Czarnecki o czarnym sporcie i siatkówce. Wielkie polskie sukcesy przy pustawych trybunach

Share on facebook
Share on twitter
Share on linkedin
Share on email
Share on whatsapp

Parę słów o najwiekszej w historii Polski – poza EURO 2012 – imprezie sportowej. Igrzyska Europejskie na naszym terytorium przynoszą dużo chwały polskim sportowcom i naszemu krajowi. Grad medali, sporo – choć apetyty rosną w miarę jedzenia – „Mazurków Dąbrowskiego”, absolutna czołówka klasyfikacji medalowej. Do tego zdobyte liczne kwalifikacje olimpijskie, które ,jak wiadomo, zwykle gospodarzom jest zdobyć je ciut, ciut łatwiej niż gościom.
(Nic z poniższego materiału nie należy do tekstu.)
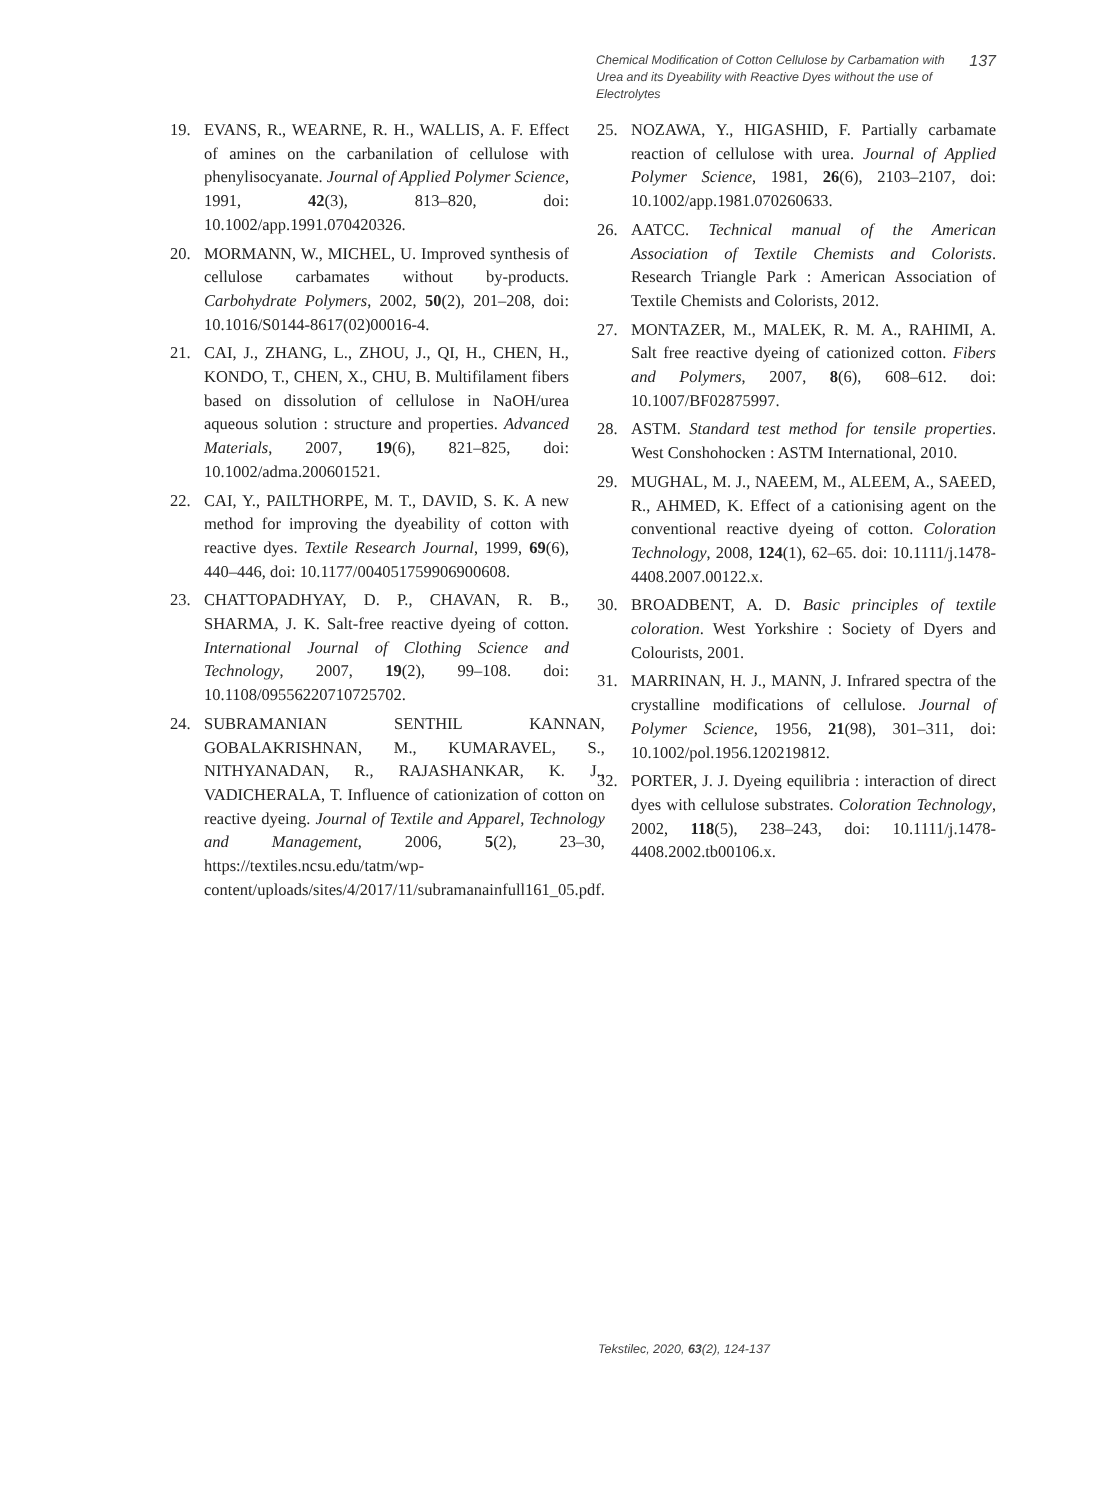Chemical Modification of Cotton Cellulose by Carbamation with Urea and its Dyeability with Reactive Dyes without the use of Electrolytes
137
19. EVANS, R., WEARNE, R. H., WALLIS, A. F. Effect of amines on the carbanilation of cellulose with phenylisocyanate. Journal of Applied Polymer Science, 1991, 42(3), 813–820, doi: 10.1002/app.1991.070420326.
20. MORMANN, W., MICHEL, U. Improved synthesis of cellulose carbamates without by-products. Carbohydrate Polymers, 2002, 50(2), 201–208, doi: 10.1016/S0144-8617(02)00016-4.
21. CAI, J., ZHANG, L., ZHOU, J., QI, H., CHEN, H., KONDO, T., CHEN, X., CHU, B. Multifilament fibers based on dissolution of cellulose in NaOH/urea aqueous solution : structure and properties. Advanced Materials, 2007, 19(6), 821–825, doi: 10.1002/adma.200601521.
22. CAI, Y., PAILTHORPE, M. T., DAVID, S. K. A new method for improving the dyeability of cotton with reactive dyes. Textile Research Journal, 1999, 69(6), 440–446, doi: 10.1177/004051759906900608.
23. CHATTOPADHYAY, D. P., CHAVAN, R. B., SHARMA, J. K. Salt-free reactive dyeing of cotton. International Journal of Clothing Science and Technology, 2007, 19(2), 99–108. doi: 10.1108/09556220710725702.
24. SUBRAMANIAN SENTHIL KANNAN, GOBALAKRISHNAN, M., KUMARAVEL, S., NITHYANADAN, R., RAJASHANKAR, K. J., VADICHERALA, T. Influence of cationization of cotton on reactive dyeing. Journal of Textile and Apparel, Technology and Management, 2006, 5(2), 23–30, https://textiles.ncsu.edu/tatm/wp-content/uploads/sites/4/2017/11/subramanainfull161_05.pdf.
25. NOZAWA, Y., HIGASHID, F. Partially carbamate reaction of cellulose with urea. Journal of Applied Polymer Science, 1981, 26(6), 2103–2107, doi: 10.1002/app.1981.070260633.
26. AATCC. Technical manual of the American Association of Textile Chemists and Colorists. Research Triangle Park : American Association of Textile Chemists and Colorists, 2012.
27. MONTAZER, M., MALEK, R. M. A., RAHIMI, A. Salt free reactive dyeing of cationized cotton. Fibers and Polymers, 2007, 8(6), 608–612. doi: 10.1007/BF02875997.
28. ASTM. Standard test method for tensile properties. West Conshohocken : ASTM International, 2010.
29. MUGHAL, M. J., NAEEM, M., ALEEM, A., SAEED, R., AHMED, K. Effect of a cationising agent on the conventional reactive dyeing of cotton. Coloration Technology, 2008, 124(1), 62–65. doi: 10.1111/j.1478-4408.2007.00122.x.
30. BROADBENT, A. D. Basic principles of textile coloration. West Yorkshire : Society of Dyers and Colourists, 2001.
31. MARRINAN, H. J., MANN, J. Infrared spectra of the crystalline modifications of cellulose. Journal of Polymer Science, 1956, 21(98), 301–311, doi: 10.1002/pol.1956.120219812.
32. PORTER, J. J. Dyeing equilibria : interaction of direct dyes with cellulose substrates. Coloration Technology, 2002, 118(5), 238–243, doi: 10.1111/j.1478-4408.2002.tb00106.x.
Tekstilec, 2020, 63(2), 124-137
Dodatkowy plus – Igrzyska Europejskie połączone są z mistrzostwami Starego Kontynentu w wielu dyscyplinach, co zwiększa ich wagę ,w tym prestiż osiągniętych na nich sukcesów. Dodajmy do tego, że w ramach IE rozegrano też Drużynowe Mistrzostwa Europy w lekkoatletyce.

 

Polacy pokazali świetny poziom organizacyjny, a niewielkie wpadki, jak na przykład nieszczęsne powtarzanie pierwszej kolejki pchnięcia kulą kobiet (co uderzyło akurat szczególnie w Polkę tam startującą) były winą nie naszą, ale sędziów i organizatorów konkursu, wytypowanych przez europejską federację lekkoatletyczną.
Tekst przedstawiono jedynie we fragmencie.